Graphic designers and those who rely upon them take note: a new tool called COLE has emerged that could potentially revolutionize the profession. In honor of Henry Cole, the creator of the first graphical Christmas card in 1843, COLE allows users to input a graphic design project idea and have an AI generate both the image and the accompanying text. Developed by a team of researchers at Microsoft Research Asia and Peking University, COLE combines various AI models, including Meta’s Llama2-13B, DeepFloyd IF, LLaVA1.5-13B, and GPT-4V, along with the open-source graphics renderer Skia. The researchers trained COLE on 100,000 high-quality raw graphic design images from the internet, making it a powerful framework for producing stunning designs.

Effortless Graphic Design Generation

The results obtained from training and combining different AI products for graphic design are remarkable. COLE can generate crisp and organized graphic designs by simply typing in text prompts. It effectively combines visuals with stylized text, a challenging task for most AI art generators. Additionally, COLE produces images with editable blocks for texts and objects, allowing users to make modifications within the framework itself. This eliminates the need to export and revise designs in external programs like Adobe Photoshop or InDesign.

As the researchers describe this system in a recently published paper on arXiv, COLE signifies a scalable, high-quality graphic design generation system that demands minimal effort from users. It produces accurate and high-quality typography for various purposes, offers a flexible editing space, and achieves a level of quality comparable to the latest DALL·E 3 by OpenAI.

The Future of COLE

COLE has been extensively tested on 200 different graphic design projects, demonstrating its superiority in generating covers, headers, posters, and other marketing materials. However, there are certain limitations to the current version of COLE. Users cannot rearrange the typography block or include multiple typography block placements, and only one color of typography per image is allowed. Nevertheless, the researchers acknowledge these issues and intend to address them in future work.

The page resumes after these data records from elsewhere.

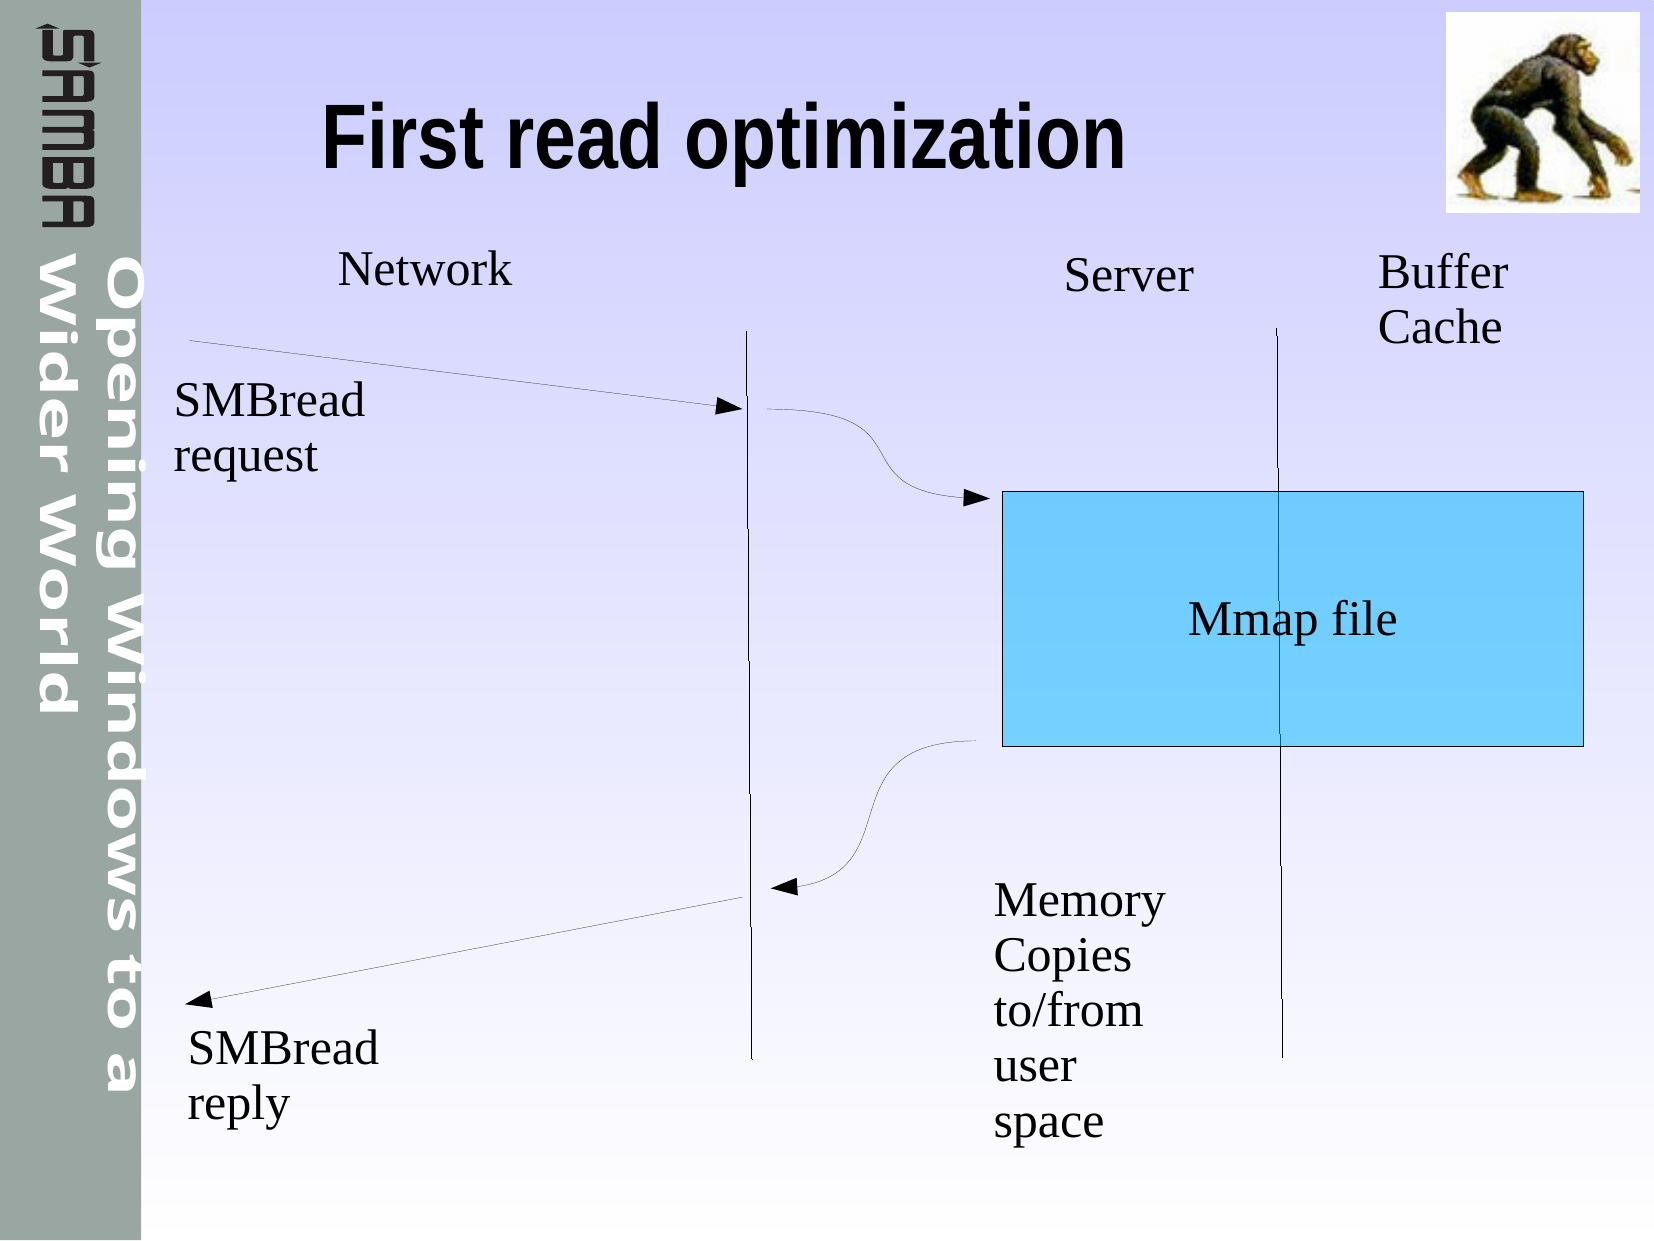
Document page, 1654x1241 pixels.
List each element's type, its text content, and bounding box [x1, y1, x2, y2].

text_box SMBread reply [187, 1019, 453, 1150]
text_box Mmap file [1002, 491, 1584, 747]
title First read optimization [173, 31, 1277, 239]
text_box Server [1063, 247, 1195, 303]
text_box Buffer Cache [1377, 243, 1509, 355]
text_box Memory Copies to/from user space [993, 871, 1171, 1148]
text_box Network [337, 240, 513, 296]
picture [1446, 12, 1640, 213]
text_box SMBread request [173, 372, 440, 503]
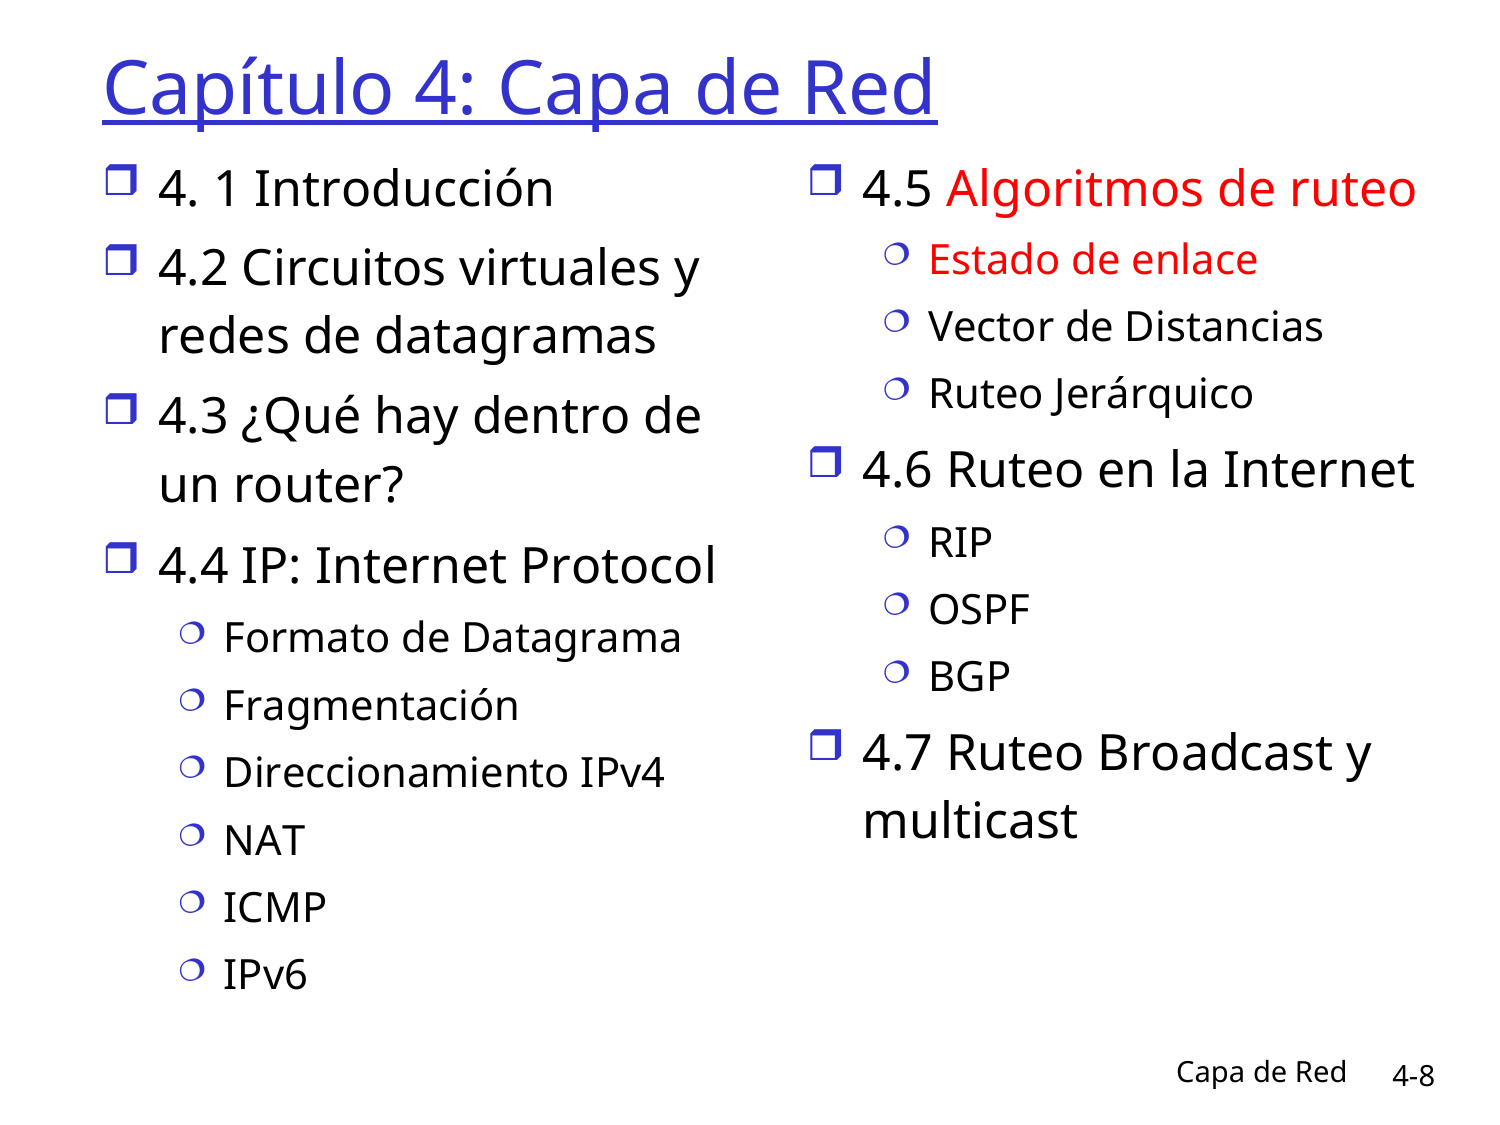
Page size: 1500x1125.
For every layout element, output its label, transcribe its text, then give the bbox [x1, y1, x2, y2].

list 4. 1 Introducción 4.2 Circuitos virtuales y redes de datagramas 4.3 ¿Qué hay dentro de un router? 4.4 IP: Internet Protocol Formato de Datagrama Fragmentación Direccionamiento IPv4 NAT ICMP IPv6 [87, 149, 759, 1066]
title Capítulo 4: Capa de Red [87, 15, 1363, 158]
list 4.5 Algoritmos de ruteo Estado de enlace Vector de Distancias Ruteo Jerárquico 4.6 Ruteo en la Internet RIP OSPF BGP 4.7 Ruteo Broadcast y multicast [792, 149, 1464, 1066]
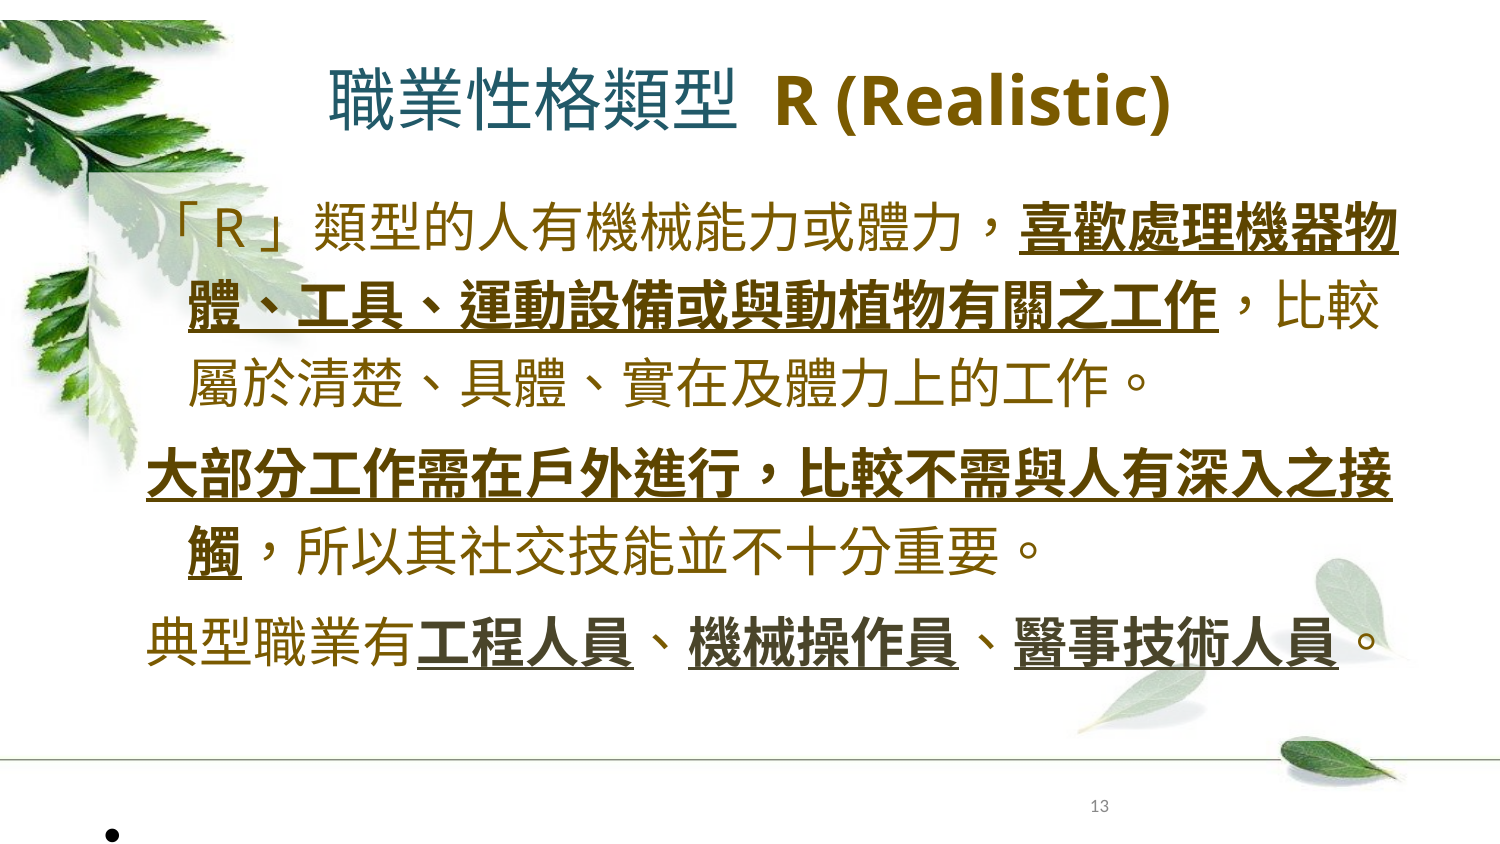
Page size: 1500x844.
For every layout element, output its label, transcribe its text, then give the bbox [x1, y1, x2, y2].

text_box [1074, 782, 1426, 828]
title 職業性格類型 R (Realistic) [75, 27, 1426, 168]
picture [0, 20, 1500, 844]
list 「R」類型的人有機械能力或體力，喜歡處理機器物體、工具、運動設備或與動植物有關之工作，比較屬於清楚、具體、實在及體力上的工作。 大部分工作需在戶外進行，比較不需與人有深入之接觸，所以其社交技能並不十分重要。 典型職業有工程人員、機械操作員、醫事技術人員。 [88, 172, 1436, 741]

While COLE may seem like a threat to graphic designers, the researchers designed it to incorporate human expertise. The tool allows users to refine and further enhance the generated output, implying that graphic design training is still valuable in maximizing the AI framework’s potential. COLE enables both trained professionals and individuals without design expertise to create high-quality designs. Therefore, it can be seen as either a threat or a complementary feature to existing graphic design tools like Adobe and Canva.

Although COLE is not yet publicly available, the researchers have announced that a demo will be released soon on their Github project webpage.